The 15th Day of the month of Av, Tu B’Av is called by some “The Holiday of Love.” The Talmud calls it the greatest holiday of the year, with Yom Kippur a close second!

For one, the Talmud tells us the maidens of Jerusalem would go into the vineyards to dance and whatever man was without a wife would go there to seek one. Certainly the finding of a soulmate is a major holiday.

But another reason is that it celebrates the Love between the physical world, the world below, and the spiritual world, the world above. Definitely deserving a major holiday!

This Fullness when two unite, as man and woman, or as Physical and Spiritual has an astronomical correlate. Tu B’Av is a full moon day, as are Passover, Sukkot and Tu Bishbat. From this we can see that Tu B’Av can be associated with the romance of a full moon.
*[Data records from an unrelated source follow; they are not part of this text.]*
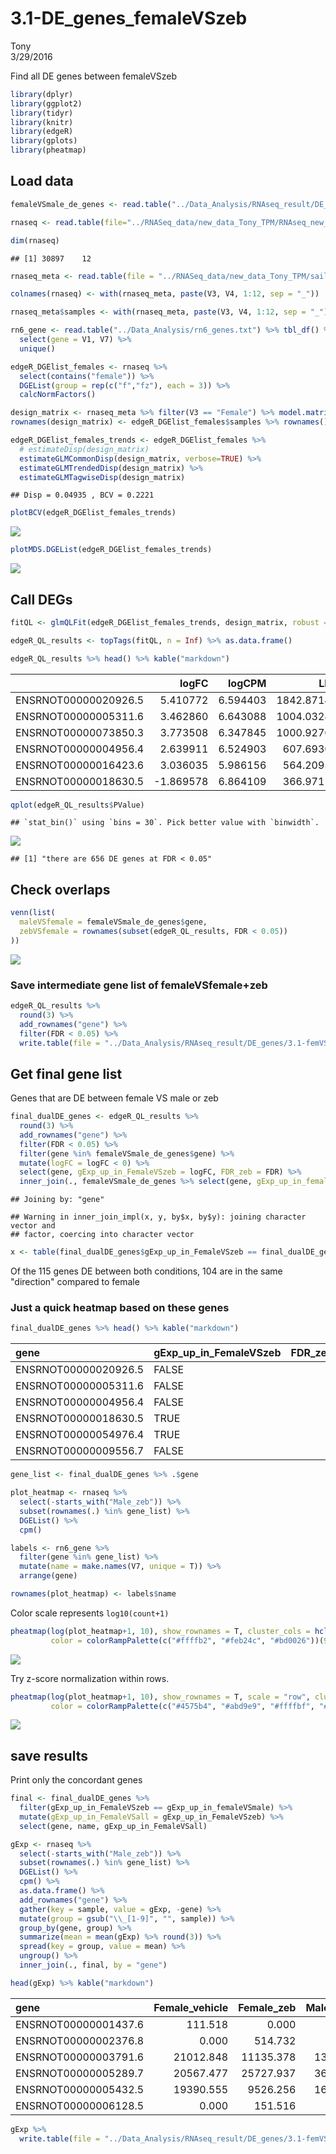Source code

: # 3.1-DE_genes_femaleVSzeb
Tony  
3/29/2016  

Find all DE genes between femaleVSzeb


```r
library(dplyr)
library(ggplot2)
library(tidyr)
library(knitr)
library(edgeR)
library(gplots)
library(pheatmap)
```

## Load data


```r
femaleVSmale_de_genes <- read.table("../Data_Analysis/RNAseq_result/DE_genes/glmQLFit_DE_genes.tsv", header = TRUE)

rnaseq <- read.table(file="../RNASeq_data/new_data_Tony_TPM/RNAseq_new_merged_raw.txt", header = TRUE, stringsAsFactors = FALSE) 

dim(rnaseq)
```

```
## [1] 30897    12
```

```r
rnaseq_meta <- read.table(file = "../RNASeq_data/new_data_Tony_TPM/sailfish_file_table.txt", stringsAsFactors = FALSE)

colnames(rnaseq) <- with(rnaseq_meta, paste(V3, V4, 1:12, sep = "_"))

rnaseq_meta$samples <- with(rnaseq_meta, paste(V3, V4, 1:12, sep = "_"))

rn6_gene <- read.table("../Data_Analysis/rn6_genes.txt") %>% tbl_df() %>%
  select(gene = V1, V7) %>% 
  unique()
```


```r
edgeR_DGElist_females <- rnaseq %>%
  select(contains("female")) %>%
  DGEList(group = rep(c("f","fz"), each = 3)) %>%
  calcNormFactors() 

design_matrix <- rnaseq_meta %>% filter(V3 == "Female") %>% model.matrix(~V4, .)
rownames(design_matrix) <- edgeR_DGElist_females$samples %>% rownames()

edgeR_DGElist_females_trends <- edgeR_DGElist_females %>% 
  # estimateDisp(design_matrix)
  estimateGLMCommonDisp(design_matrix, verbose=TRUE) %>%
  estimateGLMTrendedDisp(design_matrix) %>%
  estimateGLMTagwiseDisp(design_matrix)
```

```
## Disp = 0.04935 , BCV = 0.2221
```

```r
plotBCV(edgeR_DGElist_females_trends)
```

![](3.1-DE_genes_femaleVSzeb_files/figure-html/unnamed-chunk-2-1.png)

```r
plotMDS.DGEList(edgeR_DGElist_females_trends)
```

![](3.1-DE_genes_femaleVSzeb_files/figure-html/unnamed-chunk-2-2.png)

## Call DEGs


```r
fitQL <- glmQLFit(edgeR_DGElist_females_trends, design_matrix, robust = TRUE) %>% glmLRT(coef = 2)

edgeR_QL_results <- topTags(fitQL, n = Inf) %>% as.data.frame()

edgeR_QL_results %>% head() %>% kable("markdown")
```



|                     |     logFC|   logCPM|        LR| PValue| FDR|
|:--------------------|---------:|--------:|---------:|------:|---:|
|ENSRNOT00000020926.5 |  5.410772| 6.594403| 1842.8714|      0|   0|
|ENSRNOT00000005311.6 |  3.462860| 6.643088| 1004.0328|      0|   0|
|ENSRNOT00000073850.3 |  3.773508| 6.347845| 1000.9276|      0|   0|
|ENSRNOT00000004956.4 |  2.639911| 6.524903|  607.6930|      0|   0|
|ENSRNOT00000016423.6 |  3.036035| 5.986156|  564.2095|      0|   0|
|ENSRNOT00000018630.5 | -1.869578| 6.864109|  366.9711|      0|   0|


```r
qplot(edgeR_QL_results$PValue)
```

```
## `stat_bin()` using `bins = 30`. Pick better value with `binwidth`.
```

![](3.1-DE_genes_femaleVSzeb_files/figure-html/unnamed-chunk-4-1.png)


```
## [1] "there are 656 DE genes at FDR < 0.05"
```

## Check overlaps


```r
venn(list(
  maleVSfemale = femaleVSmale_de_genes$gene,
  zebVSfemale = rownames(subset(edgeR_QL_results, FDR < 0.05))
))
```

![](3.1-DE_genes_femaleVSzeb_files/figure-html/unnamed-chunk-6-1.png)

### Save intermediate gene list of femaleVSfemale+zeb


```r
edgeR_QL_results %>%
  round(3) %>%
  add_rownames("gene") %>%
  filter(FDR < 0.05) %>% 
  write.table(file = "../Data_Analysis/RNAseq_result/DE_genes/3.1-femVSfemZeb_allDE_genes.tsv", row.names = F, col.names = T, quote = F, sep = "\t")
```


## Get final gene list

Genes that are DE between female VS male or zeb


```r
final_dualDE_genes <- edgeR_QL_results %>%
  round(3) %>%
  add_rownames("gene") %>%
  filter(FDR < 0.05) %>%
  filter(gene %in% femaleVSmale_de_genes$gene) %>%
  mutate(logFC = logFC < 0) %>%
  select(gene, gExp_up_in_FemaleVSzeb = logFC, FDR_zeb = FDR) %>%
  inner_join(., femaleVSmale_de_genes %>% select(gene, gExp_up_in_femaleVSmale = gExp_up_in_female, FDR_male = FDR, name = V7))
```

```
## Joining by: "gene"
```

```
## Warning in inner_join_impl(x, y, by$x, by$y): joining character vector and
## factor, coercing into character vector
```

```r
x <- table(final_dualDE_genes$gExp_up_in_FemaleVSzeb == final_dualDE_genes$gExp_up_in_femaleVSmale)
```

Of the 115 genes DE between both conditions, 104 are in the same "direction" compared to female

### Just a quick heatmap based on these genes


```r
final_dualDE_genes %>% head() %>% kable("markdown")
```



|gene                 |gExp_up_in_FemaleVSzeb | FDR_zeb|gExp_up_in_femaleVSmale | FDR_male|name     |
|:--------------------|:----------------------|-------:|:-----------------------|--------:|:--------|
|ENSRNOT00000020926.5 |FALSE                  |       0|TRUE                    |        0|Ptgds    |
|ENSRNOT00000005311.6 |FALSE                  |       0|TRUE                    |        0|Col1a1   |
|ENSRNOT00000004956.4 |FALSE                  |       0|TRUE                    |        0|Col3a1   |
|ENSRNOT00000018630.5 |TRUE                   |       0|TRUE                    |        0|Cdhr1    |
|ENSRNOT00000054976.4 |TRUE                   |       0|TRUE                    |        0|Actg1    |
|ENSRNOT00000009556.7 |FALSE                  |       0|FALSE                   |        0|Hsp90aa1 |

```r
gene_list <- final_dualDE_genes %>% .$gene

plot_heatmap <- rnaseq %>%
  select(-starts_with("Male_zeb")) %>%
  subset(rownames(.) %in% gene_list) %>%
  DGEList() %>%
  cpm()

labels <- rn6_gene %>%
  filter(gene %in% gene_list) %>%
  mutate(name = make.names(V7, unique = T)) %>%
  arrange(gene)

rownames(plot_heatmap) <- labels$name
```

Color scale represents `log10(count+1)`


```r
pheatmap(log(plot_heatmap+1, 10), show_rownames = T, cluster_cols = hclust(as.dist(1-cor(plot_heatmap, method = "spearman")), method = "ward.D2"), clustering_method = "ward.D2",
         color = colorRampPalette(c("#ffffb2", "#feb24c", "#bd0026"))(9))
```

![](3.1-DE_genes_femaleVSzeb_files/figure-html/unnamed-chunk-10-1.png)

Try z-score normalization within rows.


```r
pheatmap(log(plot_heatmap+1, 10), show_rownames = T, scale = "row", cluster_cols = hclust(as.dist(1-cor(plot_heatmap, method = "spearman")), method = "ward.D2"), clustering_method = "ward.D2",
         color = colorRampPalette(c("#4575b4", "#abd9e9", "#ffffbf", "#fdae61", "#d73027"))(9))
```

![](3.1-DE_genes_femaleVSzeb_files/figure-html/unnamed-chunk-11-1.png)

## save results

Print only the concordant genes


```r
final <- final_dualDE_genes %>%
  filter(gExp_up_in_FemaleVSzeb == gExp_up_in_femaleVSmale) %>%
  mutate(gExp_up_in_FemaleVSall = gExp_up_in_FemaleVSzeb) %>%
  select(gene, name, gExp_up_in_FemaleVSall)

gExp <- rnaseq %>%
  select(-starts_with("Male_zeb")) %>%
  subset(rownames(.) %in% gene_list) %>%
  DGEList() %>%
  cpm() %>% 
  as.data.frame() %>%
  add_rownames("gene") %>%
  gather(key = sample, value = gExp, -gene) %>%
  mutate(group = gsub("\\_[1-9]", "", sample)) %>%
  group_by(gene, group) %>%
  summarize(mean = mean(gExp) %>% round(3)) %>%
  spread(key = group, value = mean) %>%
  ungroup() %>%
  inner_join(., final, by = "gene")

head(gExp) %>% kable("markdown")
```



|gene                 | Female_vehicle| Female_zeb| Male_vehicle|name           |gExp_up_in_FemaleVSall |
|:--------------------|--------------:|----------:|------------:|:--------------|:----------------------|
|ENSRNOT00000001437.6 |        111.518|      0.000|        0.000|Daglb          |TRUE                   |
|ENSRNOT00000002376.8 |          0.000|    514.732|      523.749|Clcn2          |FALSE                  |
|ENSRNOT00000003791.6 |      21012.848|  11135.378|    13882.146|LOC100910414   |TRUE                   |
|ENSRNOT00000005289.7 |      20567.477|  25727.937|    36435.373|Rab3gap1       |FALSE                  |
|ENSRNOT00000005432.5 |      19390.555|   9526.256|    16353.768|AABR07016056.1 |TRUE                   |
|ENSRNOT00000006128.5 |          0.000|    151.516|      170.757|Wars           |FALSE                  |

```r
gExp %>%
  write.table(file = "../Data_Analysis/RNAseq_result/DE_genes/3.1-femVSfemZeb_glmQLFit_DE_genes.tsv", row.names = F, col.names = T, quote = F, sep = "\t")
```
It may celebrate the romance between man and woman, or, as Rabbi Chaim Vital suggests, it is the romance between the world of the limited senses and the unlimited, transcendent world, as is the case with Passover, Sukkot and Tu Bishbat.

On Passover there is the celebration of uniting with Gd – the Husband – so the Angel of Death (disunion) passes over us; on Sukkot, we celebrate the uniting of the outside with the inside by spending time outside our homes in sukkahs and also by uniting the directions of space by waving the Four Species in all directions, including up and down.

Like Tu B’Av, Sukkot has the more concrete meaning, related to the physical world, and also the more spiritual meaning in which we celebrate the Exodus from Egypt (Mitzraim, meaning “restrictions”) and enter the Desert, symbolic of Transcendence, but led by Gd, manifest physically in cloud and fire.

Tu B’Shevat is both a holiday of physical trees — cedars, palms, oaks….. and, Kabbalistically, the celebration of the Tree of Life, the 10 Sephirot, or, primary emanations within Gd that symbolize Gd as not merely an undifferentiated mass of Fullness, but as an ocean of consciousness in integrated detail.

And Tu B’Av is a day we can celebrate today in both ways and many more that give us the feeling of love becoming Love and dissolving all separation; bringing man and woman together as one, affirming the Oneness of husband and wife and bringing all of life together in One.